VI-13. ‘The superimposed (objects) cannot possibly be in the eternal, extended and undivided Brahman. There is neither sorrow, delusion, old age nor birth.
VI-14. ‘What (in reality) is here only That exists. Always be calm, experiencing things as they occur and entertaining no desire whatsoever.
VI-15(a). Neither shunning nor grasping, be always calm.
VI-15(b)-16. ‘Magnanimous one ! Flawless cognitions swiftly fly to him who finds himself in his last birth, just as pure pearls lodge themselves in the best bamboo. This example has been offered to suit best those who develop dispassion.
VI-17. ‘The certitude of the joy of cognition (results from) intimate contact of the perceiver and the object. We duly meditate on that stable Self, manifest in the truth of one’s self (the source of the joy of cognition).
VI-18. ‘Giving up the seer’s perception and the object together with latent impressions, we duly meditate on the Self that manifests Itself first as perception.
VI-19. ‘We duly meditate on the eternal Self, the illumination of all lights, that occupies the middle ground between the “is” and the “is not”.
VI-20. ‘Discarding the Lord who reigns in the heart, those who run after (some other) God are in fact seeking a gem after casting away the Kaustubha already in their possession.
VI-21. ‘As Indra smites mountain peaks with his thunder-bolt, so should one strike, with the rod of discrimination, these adversaries in the form of sense-organs, both active and passive.
VI-22. ‘In the evil dream (seen) in the night of empirical life – in this empty illusion of the body – everything experienced (as the extended) delusion of empirical) life is impure.
VI-23. ‘In childhood one is stupefied by ignorance; in youth one in vanquished by woman. In the period that remains one is worried by one’s wife. What can one – the meanest of men – accomplish ?
VI-24. ‘(But wail as follows): Unreality rides on the top of existence; ugliness on the top of things lovely; pains ride on the top of pleasures. What single entity may I resort to ?
VI-25. ‘Even those men pass away on the closing and opening of whose eyes depends world’s disaster or prosperity. Of what account are folk like my (humble) self ?
VI-26. ‘Empirical life is said to be the very limit of sufferings.
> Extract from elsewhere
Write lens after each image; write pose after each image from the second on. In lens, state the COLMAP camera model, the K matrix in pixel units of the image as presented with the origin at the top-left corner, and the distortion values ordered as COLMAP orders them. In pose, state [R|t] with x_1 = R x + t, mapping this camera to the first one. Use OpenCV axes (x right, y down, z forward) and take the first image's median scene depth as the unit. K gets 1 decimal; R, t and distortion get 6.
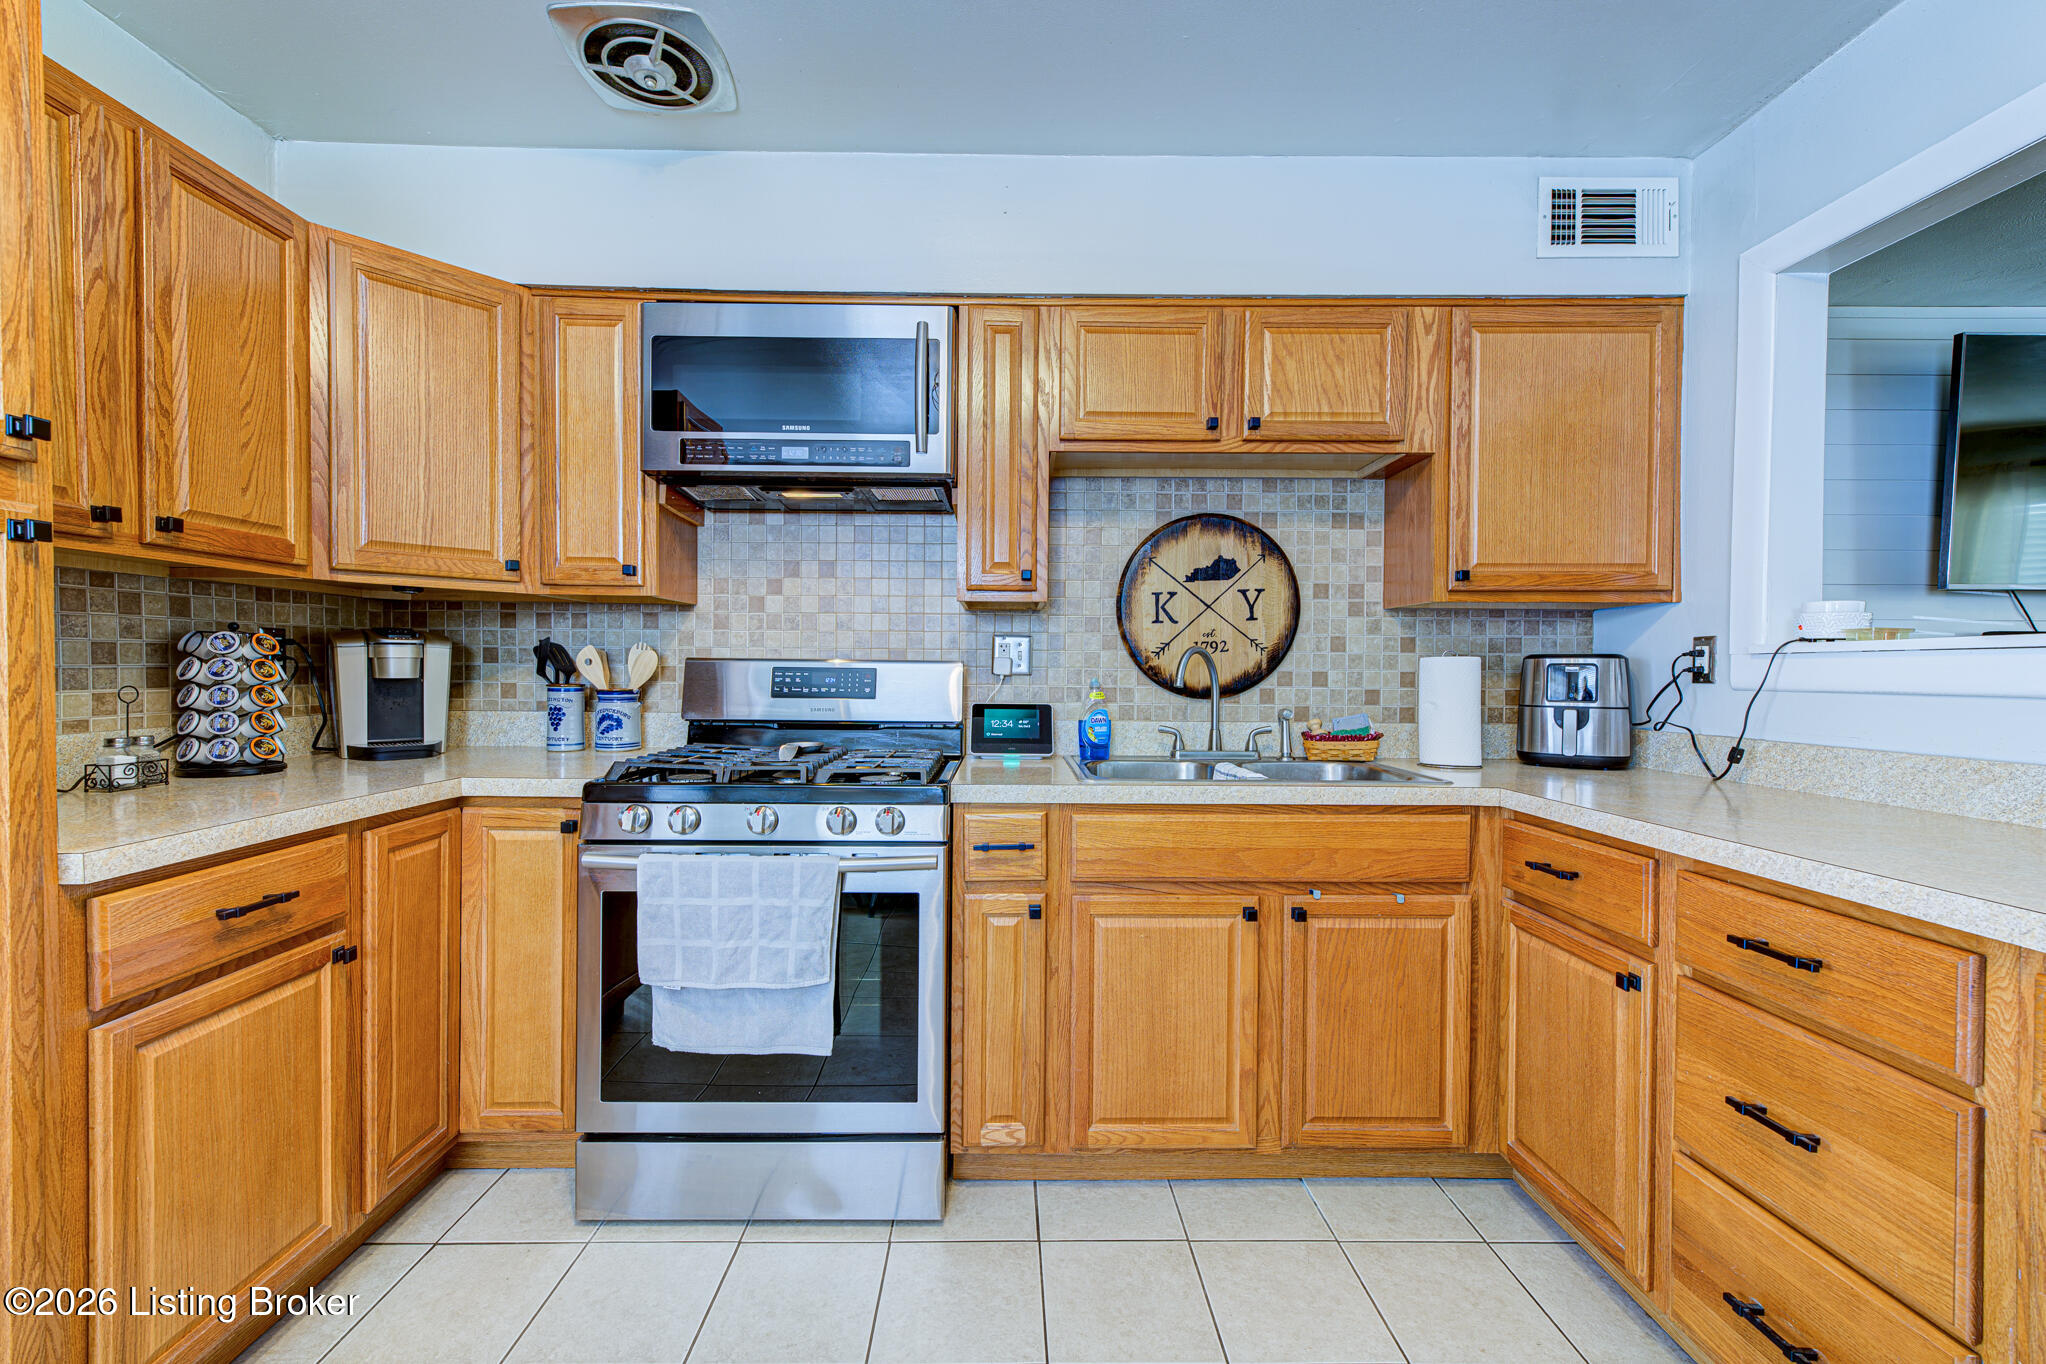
lens RADIAL K [[834.7, 0, 1012.3], [0, 834.7, 680.2], [0, 0, 1]] dist [0.004361, -0.000610]
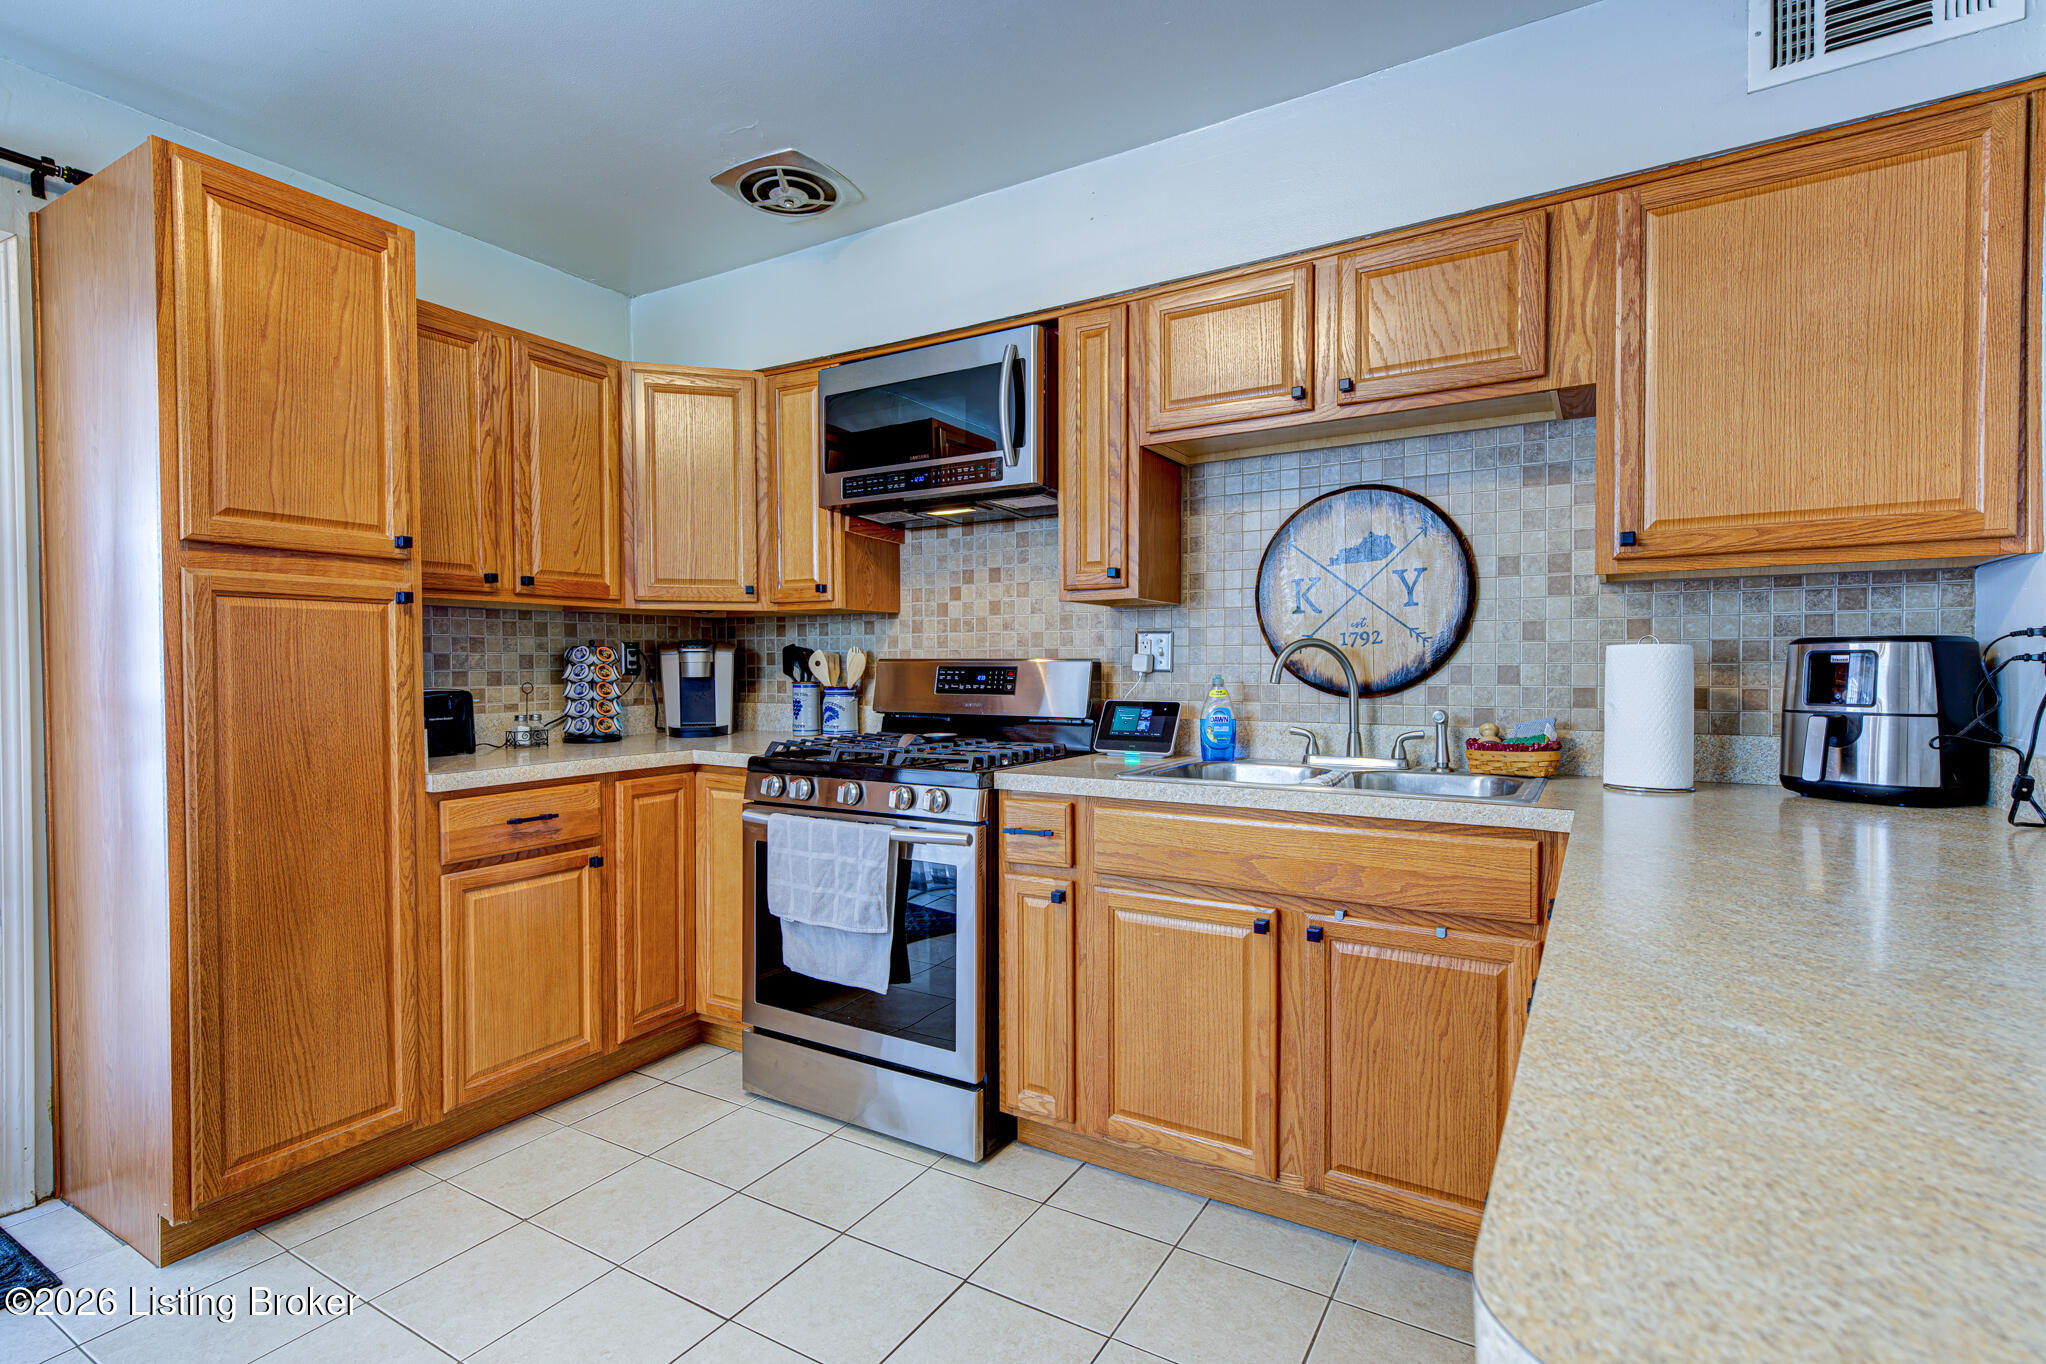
lens RADIAL K [[969.2, 0, 1015.7], [0, 969.2, 679.5], [0, 0, 1]] dist [0.014433, -0.001823]
pose [[0.850577, -0.002167, -0.525847, 0.557727], [0.002436, 0.999997, -0.000182, 0.003050], [0.525845, -0.001126, 0.850579, -0.061305]]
When (one’s) body has slipped into its depths, how can pleasure be won ?
VI-27. ‘I am awake ! I am awake ! ! Here is the wicked thief (who has been pestering me, viz.,) the mind. I shall destroy him; I have long been under his assault.
VI-28. ‘Don’t be depressed. Seek not to seize what is fit only to be eschewed. Giving up (ideas of both) rejection and seizure, remain rooted in what is neither to be rejected nor seized; be wholly firm.
VI-29-30. ‘The Knower rid of things to be rejected or seized has, without latent impressions, qualities (such as): freedom from desire and fear, conation and action; eternity, equality, wisdom, gentleness, certitude, steadfastness, amiability, contentment, charity and soft-spokenness.